UNITED STATES
SECURITIES AND EXCHANGE COMMISSION

Washington, D.C. 20549

FORM 8-K

CURRENT REPORT
PURSUANT TO SECTION 13 OR 15(d) OF THE
SECURITIES EXCHANGE ACT OF 1934

Date of Report (Date of earliest event reported): April 10, 2012


SITEL Worldwide Corporation
(Exact name of registrant as specified in its charter)


Delaware 
(State or other jurisdiction
 of incorporation)
 
333-172952 
(Commission file number)
 
16-1556476 
(IRS employer identification
            number)
3102 West End Avenue
Two American Center, Suite 1000
Nashville, Tennessee 37203
 
(Address of principal executive offices)
 
 
 
37203 
(Zip Code)

(615) 301-7100
(Registrant's telephone number, including area code)

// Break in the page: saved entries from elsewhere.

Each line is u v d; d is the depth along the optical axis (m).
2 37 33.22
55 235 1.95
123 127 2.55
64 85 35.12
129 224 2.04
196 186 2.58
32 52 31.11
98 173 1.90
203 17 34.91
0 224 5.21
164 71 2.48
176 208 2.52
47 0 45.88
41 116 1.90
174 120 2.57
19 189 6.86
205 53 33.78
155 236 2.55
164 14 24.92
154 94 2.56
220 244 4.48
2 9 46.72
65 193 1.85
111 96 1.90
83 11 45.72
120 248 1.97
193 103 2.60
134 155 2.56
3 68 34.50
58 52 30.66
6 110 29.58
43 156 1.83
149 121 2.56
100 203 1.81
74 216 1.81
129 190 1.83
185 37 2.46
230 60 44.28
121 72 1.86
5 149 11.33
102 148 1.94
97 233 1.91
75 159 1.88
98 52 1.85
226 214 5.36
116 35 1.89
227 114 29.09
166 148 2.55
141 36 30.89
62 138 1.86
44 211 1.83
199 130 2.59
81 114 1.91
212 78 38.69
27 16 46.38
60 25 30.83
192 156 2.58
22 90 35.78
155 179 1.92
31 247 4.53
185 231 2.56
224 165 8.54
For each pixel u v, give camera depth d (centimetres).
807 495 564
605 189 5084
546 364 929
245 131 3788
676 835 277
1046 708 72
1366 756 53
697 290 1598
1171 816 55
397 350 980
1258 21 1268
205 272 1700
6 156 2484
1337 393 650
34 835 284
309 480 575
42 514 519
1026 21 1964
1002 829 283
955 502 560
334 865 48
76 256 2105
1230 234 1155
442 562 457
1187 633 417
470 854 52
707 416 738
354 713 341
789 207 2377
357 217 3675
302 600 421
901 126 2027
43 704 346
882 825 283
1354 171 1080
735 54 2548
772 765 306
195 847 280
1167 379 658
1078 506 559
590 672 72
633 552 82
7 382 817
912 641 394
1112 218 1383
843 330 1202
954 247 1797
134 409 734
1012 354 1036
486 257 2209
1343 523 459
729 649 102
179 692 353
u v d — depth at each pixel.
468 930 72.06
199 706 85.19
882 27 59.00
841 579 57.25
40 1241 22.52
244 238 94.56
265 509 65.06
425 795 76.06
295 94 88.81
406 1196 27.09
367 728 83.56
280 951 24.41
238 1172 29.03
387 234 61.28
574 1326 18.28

Check the appropriate box below if the Form 8-K filing is intended to simultaneously satisfy the filing obligation of the registrant under any of the following provisions (see General Instruction A.2. below):

[ ] Written communications pursuant to Rule 425 under the Securities Act (17 CFR 230.425)

[ ] Soliciting material pursuant to Rule 14a-12 under the Exchange Act (17 CFR 240.14a-12)

[ ] Pre-commencement communications pursuant to Rule 14d-2(b) under the Exchange Act (17 CFR 240.14d-2(b))

[ ] Pre-commencement communications pursuant to Rule 13e-4(c) under the Exchange Act (17 CFR 240.13e-4(c))









Item 1.01 Entry Into a Material Definitive Agreements.
On April 10, 2012, SITEL, LLC (“SITEL, LLC”) and SITEL Finance Corp. (together with SITEL, LLC, the “Issuers”), wholly owned subsidiaries of SITEL Worldwide Corporation (the “Company”), priced the previously announced offering of $200 million in aggregate principal amount of 11% Senior Secured Notes due 2017 (the “Notes”). The Notes will be sold at a price equal to 96% of their face value.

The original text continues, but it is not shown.